First, let's find the points of intersection between the circle and the line:
- From the equation \( x + y = 1 \), we can express \( y \) as \( y = 1 - x \).
- Substitute \( y = 1 - x \) into the circle's equation:
\(x^2 + (1 - x)^2 = 1\)
Simplifying, we get:
\(x^2 + 1 - 2x + x^2 = 1\)
\(2x^2 - 2x = 0\)
\(2x(x - 1) = 0\) - Thus, the solutions are \( x = 0 \) or \( x = 1 \).
- For \( x = 0 \), \( y = 1 \) and for \( x = 1 \), \( y = 0 \). The intersection points are \( (0, 1) \) and \( (1, 0) \).
The region bounded by the circle (\( x^2 + y^2 = 1 \)) from \( (0, 1) \) to \( (1, 0) \), and above the line \( x + y = 1 \), forms a segment of the circle.

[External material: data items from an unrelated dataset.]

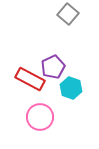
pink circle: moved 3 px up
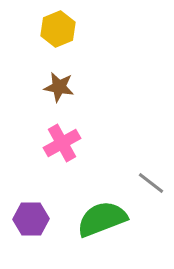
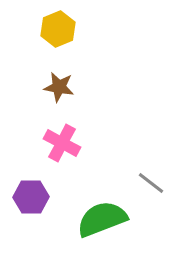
pink cross: rotated 33 degrees counterclockwise
purple hexagon: moved 22 px up
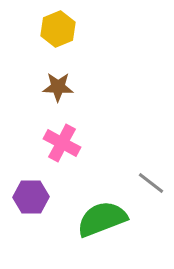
brown star: moved 1 px left; rotated 8 degrees counterclockwise
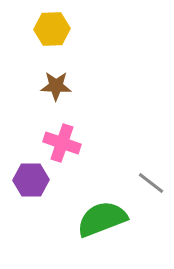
yellow hexagon: moved 6 px left; rotated 20 degrees clockwise
brown star: moved 2 px left, 1 px up
pink cross: rotated 9 degrees counterclockwise
purple hexagon: moved 17 px up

To calculate the area of the region, we find the area of the circular segment and subtract the area of the triangle formed by the intersection points.
- Area of the circular segment:
The angle subtended by the segment at the center of the circle is \( \frac{\pi}{2} \), since it corresponds to a quarter of the circle. The area of a quarter-circle is: \(\frac{\pi \cdot 1^2}{4} = \frac{\pi}{4}\) - Area of the triangle:
The triangle with vertices at \( (0, 1), (1, 0), (0, 0) \) has a base and height of 1 unit each. Its area is: \(\frac{1 \cdot 1}{2} = \frac{1}{2}\) - Area of the region:
Subtracting the area of the triangle from the area of the quarter-circle: \(\frac{\pi}{4} - \frac{1}{2}\)
Therefore, the area of the region is \(\left(\frac{\pi}{4} - \frac{1}{2}\right)\) square units.